Rif.: Ger 1,4-5.17-19; Sal 70; 1Cor 12,31 – 13,13; Lc 4,21-30
La Prima lettura ci parla di Geremia – profeta dalla vita tormentata, rifiutato dal suo popolo e più volte condannato per le sue parole – che, proprio per questo, presenta forti analogie con Cristo come dimostra il Vangelo di questa domenica.
Ritroviamo Gesù nella sinagoga di Nazareth, dove, dopo la lettura di Isaia Egli annuncia: “Oggi si è adempiuta questa scrittura che voi avete udita”, i presenti pur ammirandolo, sono sconcertatati: da dove la sua pretesa di essere l’Inviato, l’Atteso? Egli è cresciuto tra di loro, l’hanno visto, fin dall’infanzia, crescere come un “garzone di bottega”; a questo punto la conoscenza che hanno di Lui cade nel pregiudizio. E il pregiudizio chiude gli occhi, tappa le orecchie, avvolge gli animi e impedisce l’obiettiva valutazione di persone e situazioni, inquina la verità. Tutto avvolge in un bozzolo che imprigiona e soffoca quelli che pretendiamo di conoscere, relegati e incatenati quindi all’opinione che ci siamo fatta di loro. E quelli che “conoscendolo” dovrebbero meglio comprenderlo, lo rifiutano! Per questa situazione paradossale Gesù afferma: “nessun profeta è ben accetto in patria”. Una frase provocatoria che invita anche noi a riflettere sul nostro atteggiamento di fede. Quale opinione abbiamo di Dio, cosa ci attendiamo da Lui: miracoli quasi Egli abbia bisogno di rendersi credibile ai nostri occhi o abbiamo fede anche quando Egli sembra assente e disinteressato a noi?
I Nazareni hanno spinto il loro rifiuto fino a voler uccidere Gesù, ma Egli “Passando in mezzo a loro, si mise in cammino”… ma non è “ancora giunta la sua ora”, Gesù si allontana senza che nessuno osi toccarlo, in questo gesto si intravede tutta la verità della Croce: nessuno avrebbe potuto condannarlo se Cristo stesso non si fosse consegnato al giudizio e alla morte.
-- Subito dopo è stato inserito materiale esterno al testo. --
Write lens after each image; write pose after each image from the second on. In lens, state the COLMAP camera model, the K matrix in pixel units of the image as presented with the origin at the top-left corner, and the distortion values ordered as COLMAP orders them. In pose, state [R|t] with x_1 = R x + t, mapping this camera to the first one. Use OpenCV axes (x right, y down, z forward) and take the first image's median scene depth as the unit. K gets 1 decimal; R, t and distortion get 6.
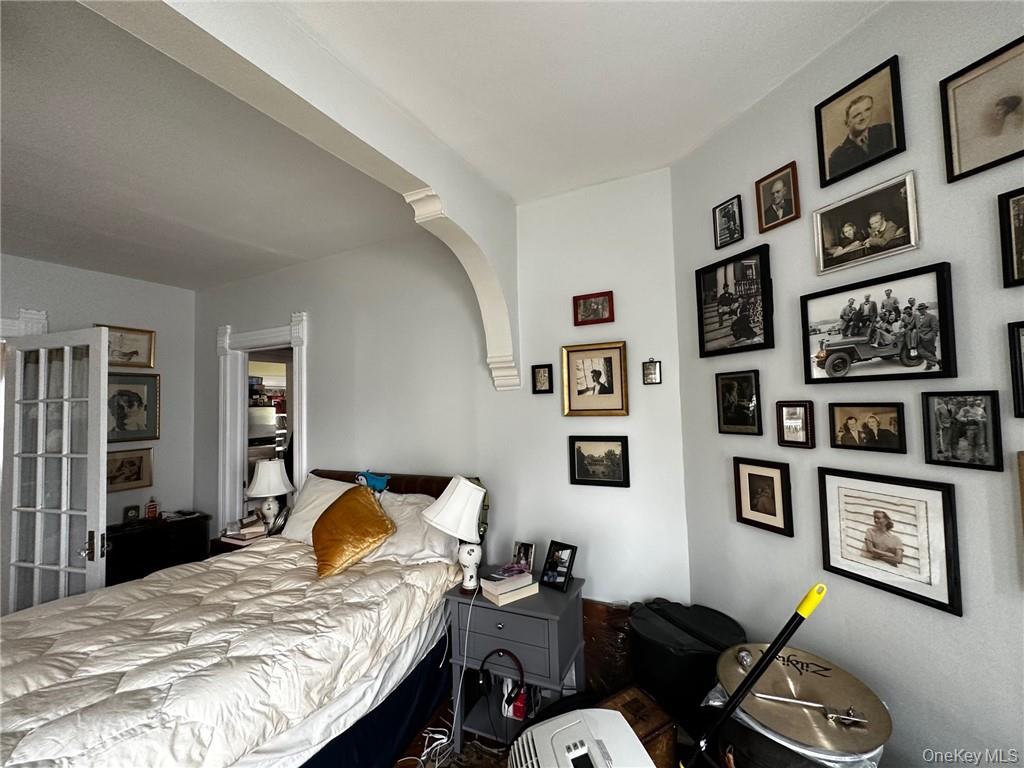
lens RADIAL K [[429.0, 0, 508.8], [0, 429.0, 383.6], [0, 0, 1]] dist [-0.002012, 0.001046]
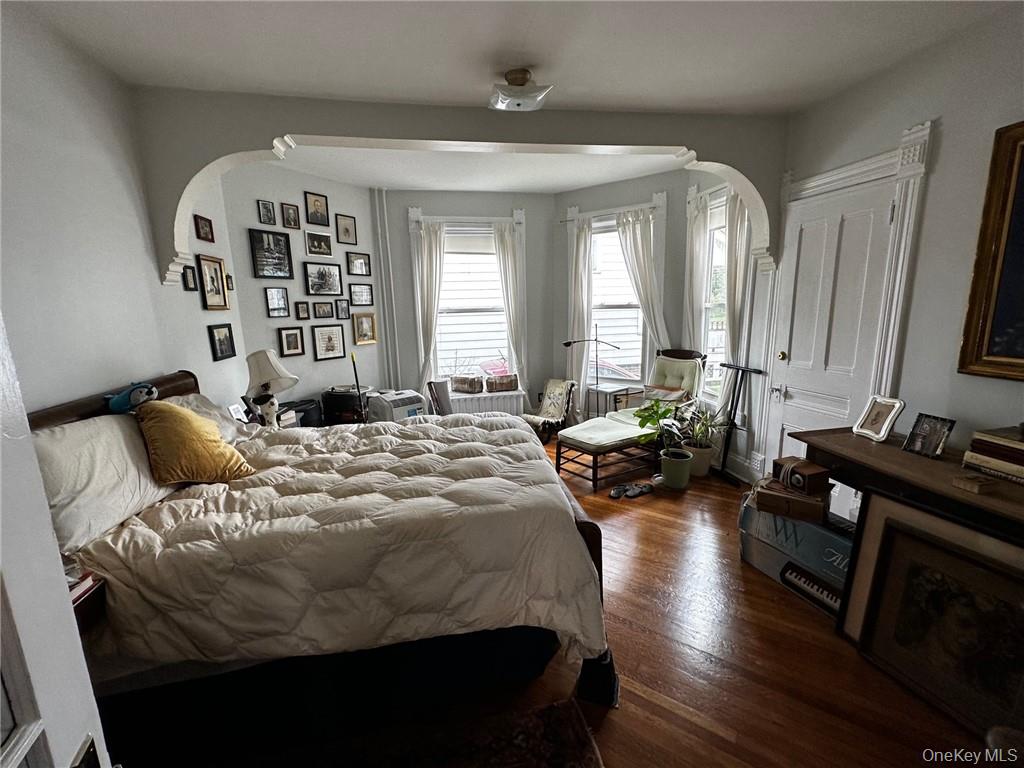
lens RADIAL K [[429.0, 0, 510.6], [0, 429.0, 384.3], [0, 0, 1]] dist [-0.002012, 0.001046]
pose [[-0.612926, -0.103541, 0.783327, -2.259644], [0.003625, 0.990998, 0.133828, 0.198928], [-0.790132, 0.084866, -0.607033, 1.671841]]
Il suo sacrificio, la sua vita, le sue opere sono un “dono”, non soggetto alle decisioni umane, ma finalizzato a mostrare al mondo l’infinito amore di Dio. Ed è san Paolo, a cantare lo splendore di questo sentimento che non ha confini, né pregiudizi, che non conosce né il male, né l’egoismo, ma “tutto, scusa, tutto crede, tutto spera, tutto sopporta” (II lett.), che ci rende ugualmente benevoli verso fratelli e nemici che ci insegna ad amarci scambievolmente (cfr. 1Tes 4,9), come Dio che ha donato il suo Figlio quando eravamo ancora peccatori, amandoci al di là dei nostri meriti, anche quando non è ricambiato, e sempre tutti avvolge nel suo Santo Spirito che ha un solo nome: “Carità – Amore”.